今月(2009年8月号)の法学セミナーより。

その2。


法学セミナー 2009.8 656号

http://www.nippyo.co.jp/magazine/5083.html


■立法と現場
新信託法の成立とその機能/新井 誠

 

新しい信託法について、批判的な検討がされています。新井先生の立場は、以下の部分に凝縮されていると思います。

「信託法に対してこのような批判的な指摘がなされることは、私見を除けば、極めて稀である。その理由は明白である。法務省・経済産業省と信託業界が有力な研究者を結集して、産官学が一体となって推し進めてきた立法であり、そのような立法には批判が許されないからである。

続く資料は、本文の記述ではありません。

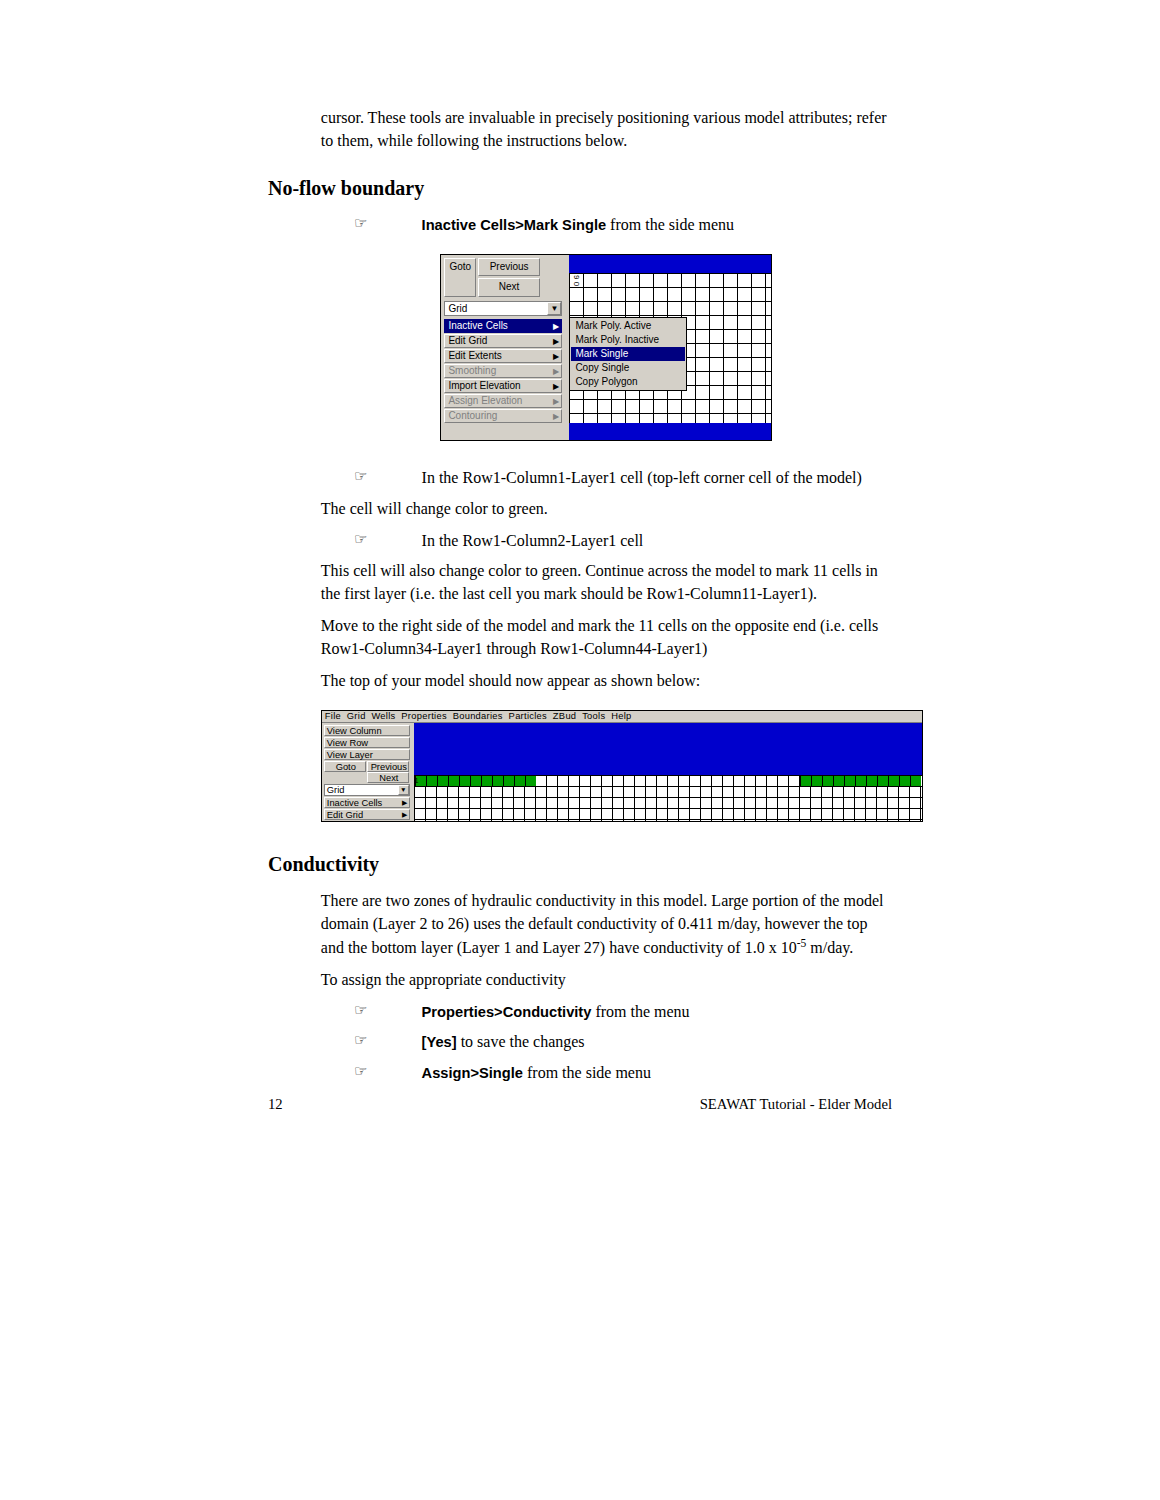cursor. These tools are invaluable in precisely positioning various model attributes; refer to them, while following the instructions below.
No-flow boundary
Inactive Cells>Mark Single from the side menu
9 0
Goto
Previous
Next
Grid▼
Inactive Cells▶
Edit Grid▶
Edit Extents▶
Smoothing▶
Import Elevation▶
Assign Elevation▶
Contouring▶
Mark Poly. Active
Mark Poly. Inactive
Mark Single
Copy Single
Copy Polygon
In the Row1-Column1-Layer1 cell (top-left corner cell of the model)
The cell will change color to green.
In the Row1-Column2-Layer1 cell
This cell will also change color to green. Continue across the model to mark 11 cells in the first layer (i.e. the last cell you mark should be Row1-Column11-Layer1).
Move to the right side of the model and mark the 11 cells on the opposite end (i.e. cells Row1-Column34-Layer1 through Row1-Column44-Layer1)
The top of your model should now appear as shown below:
File Grid Wells Properties Boundaries Particles ZBud Tools Help
1
View Column
View Row
View Layer
Goto
Previous
Next
Grid▼
Inactive Cells▶
Edit Grid▶
Conductivity
There are two zones of hydraulic conductivity in this model. Large portion of the model domain (Layer 2 to 26) uses the default conductivity of 0.411 m/day, however the top and the bottom layer (Layer 1 and Layer 27) have conductivity of 1.0 x 10-5 m/day.
To assign the appropriate conductivity
Properties>Conductivity from the menu
[Yes] to save the changes
Assign>Single from the side menu
12 SEAWAT Tutorial - Elder Model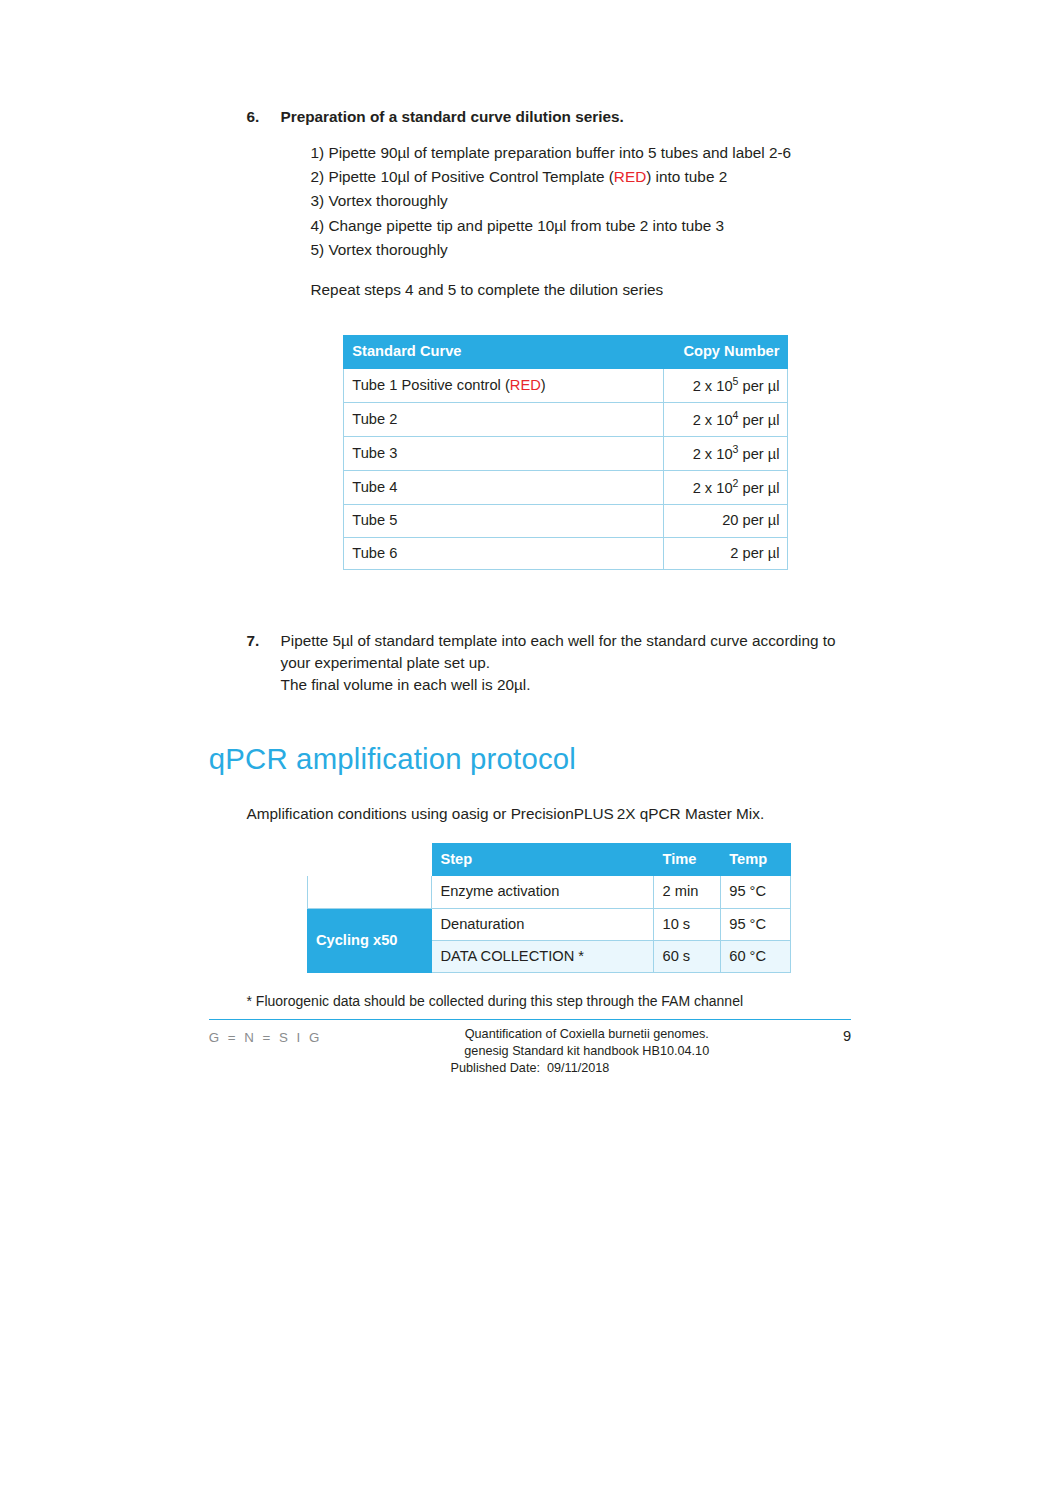6. Preparation of a standard curve dilution series.
1) Pipette 90µl of template preparation buffer into 5 tubes and label 2-6
2) Pipette 10µl of Positive Control Template (RED) into tube 2
3) Vortex thoroughly
4) Change pipette tip and pipette 10µl from tube 2 into tube 3
5) Vortex thoroughly
Repeat steps 4 and 5 to complete the dilution series
| Standard Curve | Copy Number |
| --- | --- |
| Tube 1 Positive control ( RED ) | 2 x 10 5 per µl |
| Tube 2 | 2 x 10 4 per µl |
| Tube 3 | 2 x 10 3 per µl |
| Tube 4 | 2 x 10 2 per µl |
| Tube 5 | 20 per µl |
| Tube 6 | 2 per µl |
7. Pipette 5µl of standard template into each well for the standard curve according to your experimental plate set up.
The final volume in each well is 20µl.
qPCR amplification protocol
Amplification conditions using oasig or PrecisionPLUS 2X qPCR Master Mix.
| | Step | Time | Temp |
| --- | --- | --- | --- |
| | Enzyme activation | 2 min | 95 °C |
| Cycling x50 | Denaturation | 10 s | 95 °C |
| DATA COLLECTION * | 60 s | 60 °C |
* Fluorogenic data should be collected during this step through the FAM channel
G = N = S I G
Quantification of Coxiella burnetii genomes.
genesig Standard kit handbook HB10.04.10
Published Date: 09/11/2018
9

 私見によれば、新信託法は信託の本質から逸脱し、わが国社会の土壌にもなじまないので早急な改正が必要である。もっとも旧信託法の制定から新信託法の成立まで約80年を要したことを考えると、信託法の再改正を当面望むべくもない。新信託法に期待することなく、高齢社会に相応しい福祉型信託を文字通り手探りで実現されせていくことが一信託法学徒に課せられた責務であるように思われる。進むべき途は険しく遠い」(同誌3頁)


言いたいことは分かるのですが、「信託の本質」から批判するのことが、批判たりうるかは留保が必要だと思います。「本質」は全ての人にとって自明の理ではないですから、「○○の本質は××であるから、今回の立法は間違っている」としても、「そのような『本質』は今回の立法ではとっていません」と開き直られてしまえば、それでおしまいだからです。ちょっと前も、本質論から批判を受けたものの、立法担当者が聞く耳をもたない例があったことが思い出されます(そう、あの法律 です)。


ただ、新井先生は新信託法の全てを批判しているのではなく、後継ぎ遺贈に関する規定を新設したことについては、高く評価されています(同誌3頁)。